Le Philips Video Writer 250 est une machine obscure. A priori c’est un équivalent du PCW d’Amstrad chez Philips. C’est donc tout simplement une machine de traitement de texte.
Tout comme la firme au crocodile a adapté son CPC en version light, Philips a adapté sa technologie choppée chez Microsoft du MSX – ou du MSX2 – pour en faire une machine simple à utiliser et permettant de taper des textes.
D’extérieur, le Video Writer 250 ressemble à un four à micro onde. Lorsque l’on s’approche, on se rend compte que la porte du four en question n’est autre qu’un écran protégé d’une plaque de plastique, le tout certainement pour éviter de s’user les yeux.

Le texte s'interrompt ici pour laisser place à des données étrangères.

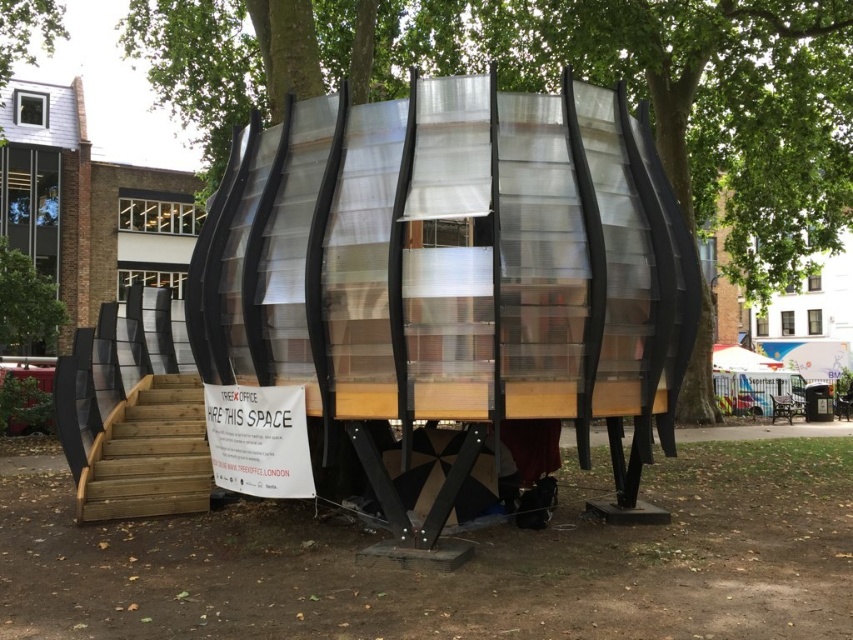
You are standing at the origin point of the coordinate system in the park. You want to locate the transparent plastic structure at center. What are its coordinates?

The transparent plastic structure at center is located at coordinates point (451, 269).

You are standing at the base of the staircase and want to walk towards the transparent plastic structure at center. Which direction should you turn to face the metallic silver hut at upper center?

To face the metallic silver hut at upper center, you should turn to your left since the transparent plastic structure at center is to the right of the metallic silver hut at upper center.

You are planning to host an outdoor event and want to set up a booth. You have a transparent plastic structure at center and a metallic silver hut at upper center available. Which one would provide better shelter from rain?

The metallic silver hut at upper center would provide better shelter from rain because the transparent plastic structure at center is positioned under it, meaning the hut is above and can offer coverage.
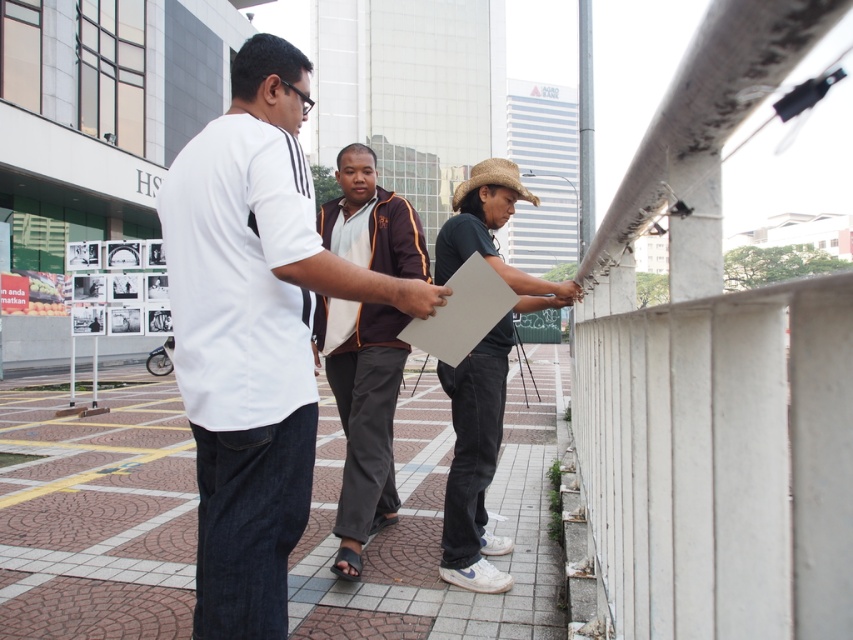
Question: Is brown fabric jacket at center further to the viewer compared to dark green matte shirt at center?

Choices:
 (A) no
 (B) yes

Answer: (A)

Question: Which point is farther to the camera?

Choices:
 (A) brick paved at center
 (B) white matte shirt at center

Answer: (A)

Question: Can you confirm if brick paved at center is smaller than brown fabric jacket at center?

Choices:
 (A) yes
 (B) no

Answer: (B)

Question: Can you confirm if brick paved at center is bigger than brown fabric jacket at center?

Choices:
 (A) yes
 (B) no

Answer: (A)

Question: Which point appears farthest from the camera in this image?

Choices:
 (A) (456, 396)
 (B) (277, 513)
 (C) (360, 182)

Answer: (C)

Question: Which is nearer to the white matte shirt at center?

Choices:
 (A) dark green matte shirt at center
 (B) brick paved at center
 (C) brown fabric jacket at center

Answer: (C)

L’écran est tout en largeur, et parfaitement adapté à la saisie. Ainsi, le texte vient sur les trois quarts de la partie gauche tandis que les menus et options se trouvent dans la partie de droite. Le système d’exploitation propriétaire est stocké sur une disquette 3.5 pouces. On ne trouve qu’un seul lecteur, les sauvegardes se font donc sur le même lecteur, voir sur la même disquette pour les plus fainéants d’entre nous. Une imprimante thermique intégrée permet de sortir directement sa prose. Les cartouches d’encre sont assez marrantes : extérieurement, on dirait des cassettes audio.
La machine est pénible à démonter, ce qui pose des problèmes pour voir un peu ce qu’elle a dans les tripes. A priori, elle est architecturée autour d’un Z80, ce qui étaie la thèse que c’est un dérivé de MSX. Le tout est de savoir si Microsoft a donné son accord pour sortir une telle machine.
Une bestiole assez étonnante, et donc forcément intéressante historiquement, même si à l’utilisation, elle se révèle totalement inutile de nos jours. Entre son petit logiciel intégré et la dernière version connue de Word ou d’Open Office, on se rend compte du chemin parcouru.

Philips Video Writer 250 côté technique

Microprocesseur : Zylog Z80
Vidéo : Ecran utilisant uniquement une résolution texte de 132 colonnes.